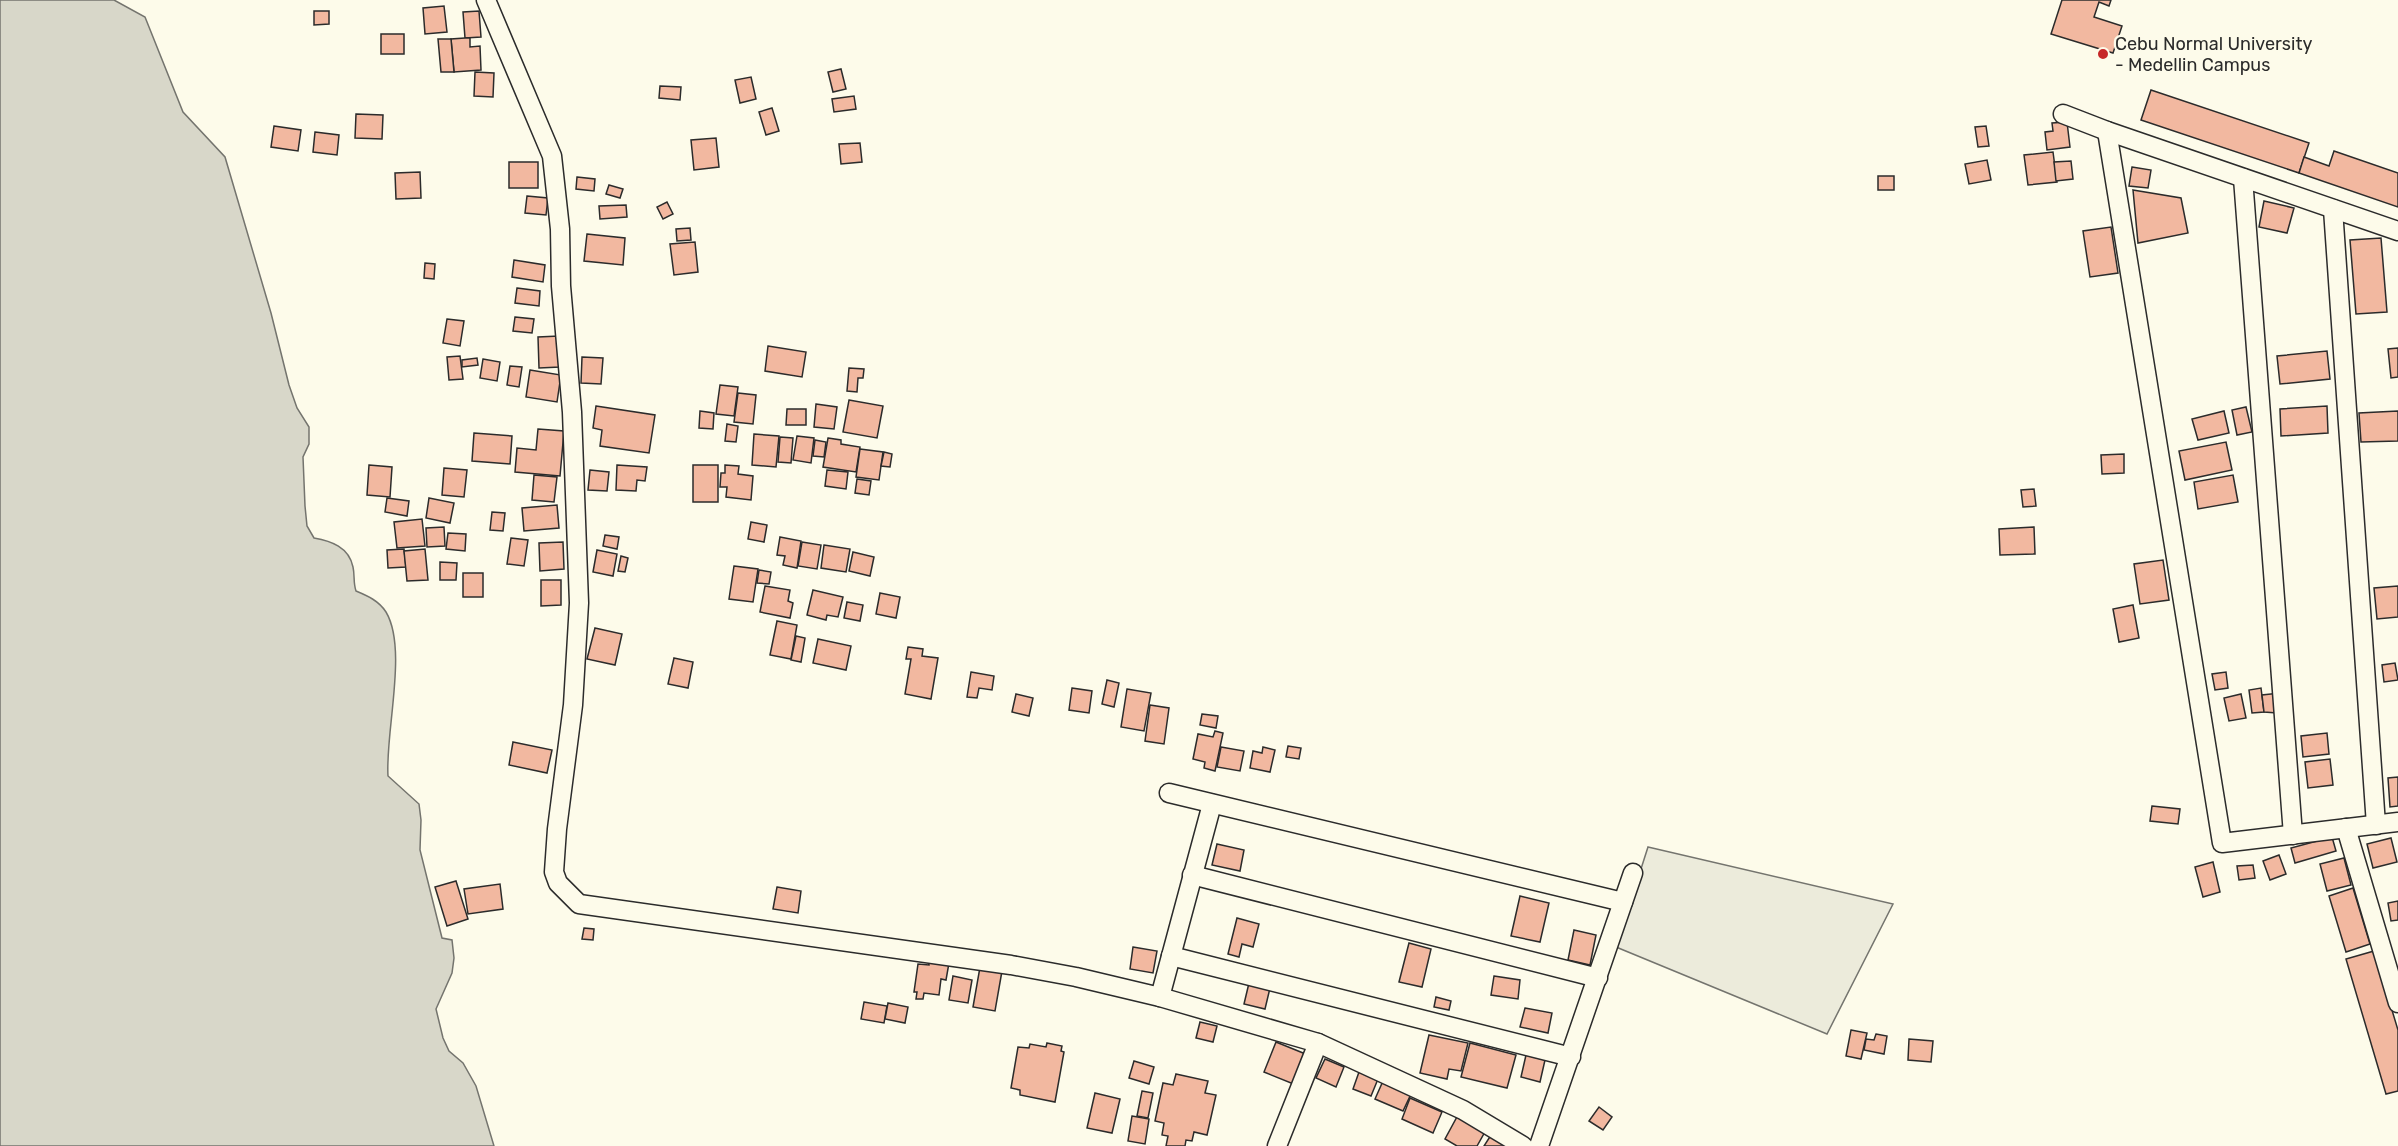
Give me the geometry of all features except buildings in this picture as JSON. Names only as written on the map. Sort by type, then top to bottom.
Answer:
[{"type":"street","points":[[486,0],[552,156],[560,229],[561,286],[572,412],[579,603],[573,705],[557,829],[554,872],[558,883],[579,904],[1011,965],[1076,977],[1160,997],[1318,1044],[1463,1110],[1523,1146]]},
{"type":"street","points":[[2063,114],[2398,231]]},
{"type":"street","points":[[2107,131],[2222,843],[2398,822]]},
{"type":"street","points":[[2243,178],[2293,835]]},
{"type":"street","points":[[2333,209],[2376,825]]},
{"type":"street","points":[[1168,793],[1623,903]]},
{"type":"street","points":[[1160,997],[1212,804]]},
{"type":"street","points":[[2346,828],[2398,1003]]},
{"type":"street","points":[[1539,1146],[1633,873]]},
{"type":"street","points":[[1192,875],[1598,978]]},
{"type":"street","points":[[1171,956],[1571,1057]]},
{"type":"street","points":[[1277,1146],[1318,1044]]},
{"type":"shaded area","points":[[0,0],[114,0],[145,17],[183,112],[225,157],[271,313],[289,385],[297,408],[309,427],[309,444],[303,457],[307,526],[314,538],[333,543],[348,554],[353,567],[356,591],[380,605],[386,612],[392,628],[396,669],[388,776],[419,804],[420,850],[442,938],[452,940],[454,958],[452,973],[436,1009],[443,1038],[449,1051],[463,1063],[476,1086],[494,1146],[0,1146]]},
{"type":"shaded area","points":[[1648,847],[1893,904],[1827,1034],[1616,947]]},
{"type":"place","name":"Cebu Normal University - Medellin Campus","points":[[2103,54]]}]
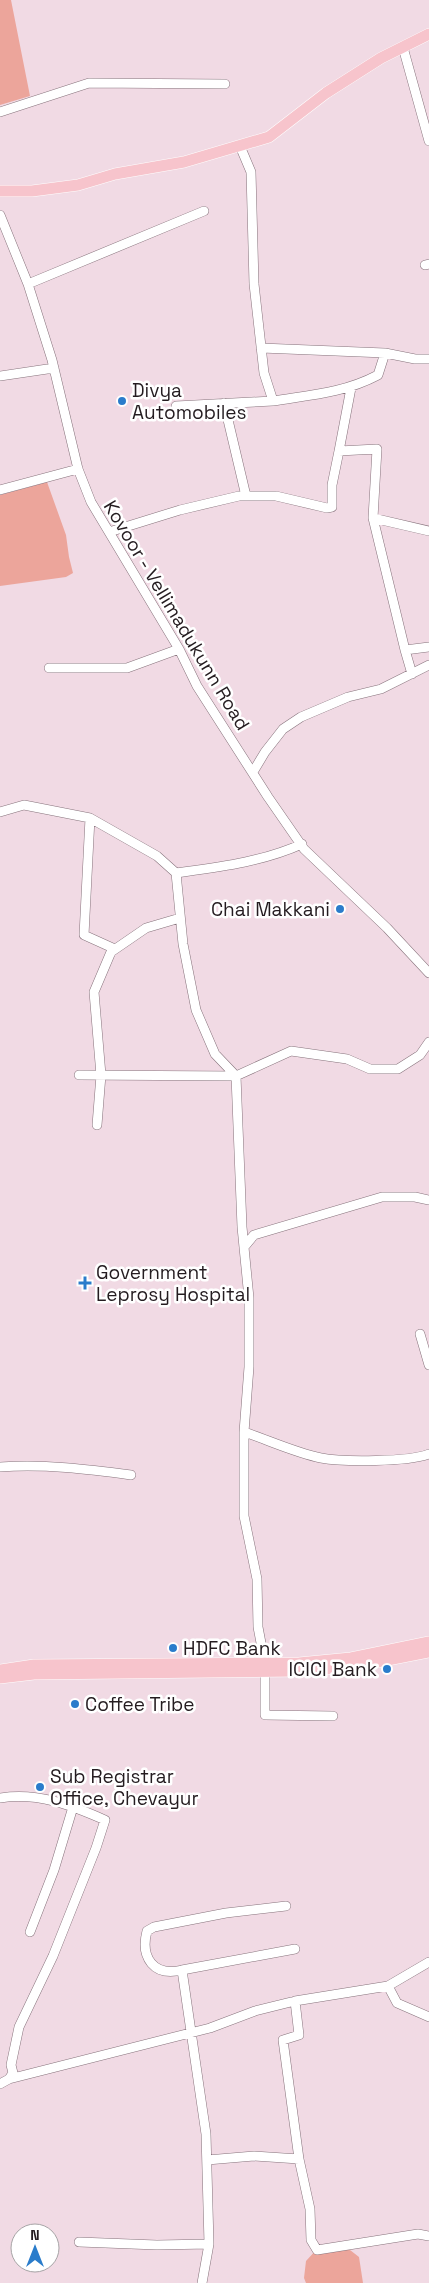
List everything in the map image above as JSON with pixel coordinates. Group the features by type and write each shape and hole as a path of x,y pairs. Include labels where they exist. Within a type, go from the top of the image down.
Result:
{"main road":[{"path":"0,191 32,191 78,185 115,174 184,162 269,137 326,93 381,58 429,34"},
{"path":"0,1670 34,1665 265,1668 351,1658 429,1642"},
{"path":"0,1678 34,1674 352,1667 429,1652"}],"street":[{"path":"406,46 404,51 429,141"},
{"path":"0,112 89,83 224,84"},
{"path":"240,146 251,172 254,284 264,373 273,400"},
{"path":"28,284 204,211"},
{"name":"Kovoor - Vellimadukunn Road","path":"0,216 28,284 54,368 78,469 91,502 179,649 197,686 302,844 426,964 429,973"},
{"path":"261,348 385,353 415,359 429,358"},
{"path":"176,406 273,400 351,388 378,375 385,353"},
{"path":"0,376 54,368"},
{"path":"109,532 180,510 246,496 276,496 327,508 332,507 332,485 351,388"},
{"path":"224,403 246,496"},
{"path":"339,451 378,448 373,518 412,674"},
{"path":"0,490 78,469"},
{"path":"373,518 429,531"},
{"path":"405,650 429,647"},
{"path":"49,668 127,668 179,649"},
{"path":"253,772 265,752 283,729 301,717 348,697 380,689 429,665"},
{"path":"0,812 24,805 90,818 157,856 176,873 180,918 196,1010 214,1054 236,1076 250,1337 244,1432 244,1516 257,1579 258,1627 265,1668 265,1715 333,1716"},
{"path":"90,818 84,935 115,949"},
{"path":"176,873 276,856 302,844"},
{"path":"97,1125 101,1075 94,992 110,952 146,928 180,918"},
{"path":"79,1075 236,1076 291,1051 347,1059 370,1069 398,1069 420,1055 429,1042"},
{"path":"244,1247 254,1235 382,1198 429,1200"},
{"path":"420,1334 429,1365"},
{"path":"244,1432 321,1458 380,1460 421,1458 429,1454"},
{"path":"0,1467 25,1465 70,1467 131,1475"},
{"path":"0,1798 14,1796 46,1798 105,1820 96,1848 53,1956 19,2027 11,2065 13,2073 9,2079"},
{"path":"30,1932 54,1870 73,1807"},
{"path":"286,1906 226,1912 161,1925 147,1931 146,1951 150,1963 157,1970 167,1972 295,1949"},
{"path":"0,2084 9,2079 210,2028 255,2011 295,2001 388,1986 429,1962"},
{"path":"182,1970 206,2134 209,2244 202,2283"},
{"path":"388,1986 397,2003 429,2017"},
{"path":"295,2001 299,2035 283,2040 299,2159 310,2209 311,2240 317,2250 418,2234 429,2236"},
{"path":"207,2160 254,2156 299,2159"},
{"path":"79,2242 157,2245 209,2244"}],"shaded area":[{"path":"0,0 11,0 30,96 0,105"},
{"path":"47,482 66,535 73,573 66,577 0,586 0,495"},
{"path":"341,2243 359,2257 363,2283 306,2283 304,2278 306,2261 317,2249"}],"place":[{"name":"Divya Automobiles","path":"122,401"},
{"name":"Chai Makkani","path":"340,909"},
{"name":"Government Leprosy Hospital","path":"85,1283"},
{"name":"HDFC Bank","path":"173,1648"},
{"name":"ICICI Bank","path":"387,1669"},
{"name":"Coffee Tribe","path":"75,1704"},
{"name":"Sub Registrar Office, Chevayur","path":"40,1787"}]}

^^^^^^^^^^^^^^^^

> **REQUIRED WORK**: The material should be returned verbatim, with all images omitted.

> **RESPONSE TO THE EXERCISE**:
Give me the geometry of all features except buildings in this picture as JSON. Names only as written on the map. Sort by type, then top to bottom.
Answer:
[{"type":"street","points":[[486,0],[552,156],[560,229],[561,286],[572,412],[579,603],[573,705],[557,829],[554,872],[558,883],[579,904],[1011,965],[1076,977],[1160,997],[1318,1044],[1463,1110],[1523,1146]]},
{"type":"street","points":[[2063,114],[2398,231]]},
{"type":"street","points":[[2107,131],[2222,843],[2398,822]]},
{"type":"street","points":[[2243,178],[2293,835]]},
{"type":"street","points":[[2333,209],[2376,825]]},
{"type":"street","points":[[1168,793],[1623,903]]},
{"type":"street","points":[[1160,997],[1212,804]]},
{"type":"street","points":[[2346,828],[2398,1003]]},
{"type":"street","points":[[1539,1146],[1633,873]]},
{"type":"street","points":[[1192,875],[1598,978]]},
{"type":"street","points":[[1171,956],[1571,1057]]},
{"type":"street","points":[[1277,1146],[1318,1044]]},
{"type":"shaded area","points":[[0,0],[114,0],[145,17],[183,112],[225,157],[271,313],[289,385],[297,408],[309,427],[309,444],[303,457],[307,526],[314,538],[333,543],[348,554],[353,567],[356,591],[380,605],[386,612],[392,628],[396,669],[388,776],[419,804],[420,850],[442,938],[452,940],[454,958],[452,973],[436,1009],[443,1038],[449,1051],[463,1063],[476,1086],[494,1146],[0,1146]]},
{"type":"shaded area","points":[[1648,847],[1893,904],[1827,1034],[1616,947]]},
{"type":"place","name":"Cebu Normal University - Medellin Campus","points":[[2103,54]]}]
List everything in the map image above as JSON with pixel coordinates. Group the features by type and write each shape and hole as a path of x,y pairs. Include labels where they exist. Within a type, go from the top of the image down.
Result:
{"main road":[{"path":"0,191 32,191 78,185 115,174 184,162 269,137 326,93 381,58 429,34"},
{"path":"0,1670 34,1665 265,1668 351,1658 429,1642"},
{"path":"0,1678 34,1674 352,1667 429,1652"}],"street":[{"path":"406,46 404,51 429,141"},
{"path":"0,112 89,83 224,84"},
{"path":"240,146 251,172 254,284 264,373 273,400"},
{"path":"28,284 204,211"},
{"name":"Kovoor - Vellimadukunn Road","path":"0,216 28,284 54,368 78,469 91,502 179,649 197,686 302,844 426,964 429,973"},
{"path":"261,348 385,353 415,359 429,358"},
{"path":"176,406 273,400 351,388 378,375 385,353"},
{"path":"0,376 54,368"},
{"path":"109,532 180,510 246,496 276,496 327,508 332,507 332,485 351,388"},
{"path":"224,403 246,496"},
{"path":"339,451 378,448 373,518 412,674"},
{"path":"0,490 78,469"},
{"path":"373,518 429,531"},
{"path":"405,650 429,647"},
{"path":"49,668 127,668 179,649"},
{"path":"253,772 265,752 283,729 301,717 348,697 380,689 429,665"},
{"path":"0,812 24,805 90,818 157,856 176,873 180,918 196,1010 214,1054 236,1076 250,1337 244,1432 244,1516 257,1579 258,1627 265,1668 265,1715 333,1716"},
{"path":"90,818 84,935 115,949"},
{"path":"176,873 276,856 302,844"},
{"path":"97,1125 101,1075 94,992 110,952 146,928 180,918"},
{"path":"79,1075 236,1076 291,1051 347,1059 370,1069 398,1069 420,1055 429,1042"},
{"path":"244,1247 254,1235 382,1198 429,1200"},
{"path":"420,1334 429,1365"},
{"path":"244,1432 321,1458 380,1460 421,1458 429,1454"},
{"path":"0,1467 25,1465 70,1467 131,1475"},
{"path":"0,1798 14,1796 46,1798 105,1820 96,1848 53,1956 19,2027 11,2065 13,2073 9,2079"},
{"path":"30,1932 54,1870 73,1807"},
{"path":"286,1906 226,1912 161,1925 147,1931 146,1951 150,1963 157,1970 167,1972 295,1949"},
{"path":"0,2084 9,2079 210,2028 255,2011 295,2001 388,1986 429,1962"},
{"path":"182,1970 206,2134 209,2244 202,2283"},
{"path":"388,1986 397,2003 429,2017"},
{"path":"295,2001 299,2035 283,2040 299,2159 310,2209 311,2240 317,2250 418,2234 429,2236"},
{"path":"207,2160 254,2156 299,2159"},
{"path":"79,2242 157,2245 209,2244"}],"shaded area":[{"path":"0,0 11,0 30,96 0,105"},
{"path":"47,482 66,535 73,573 66,577 0,586 0,495"},
{"path":"341,2243 359,2257 363,2283 306,2283 304,2278 306,2261 317,2249"}],"place":[{"name":"Divya Automobiles","path":"122,401"},
{"name":"Chai Makkani","path":"340,909"},
{"name":"Government Leprosy Hospital","path":"85,1283"},
{"name":"HDFC Bank","path":"173,1648"},
{"name":"ICICI Bank","path":"387,1669"},
{"name":"Coffee Tribe","path":"75,1704"},
{"name":"Sub Registrar Office, Chevayur","path":"40,1787"}]}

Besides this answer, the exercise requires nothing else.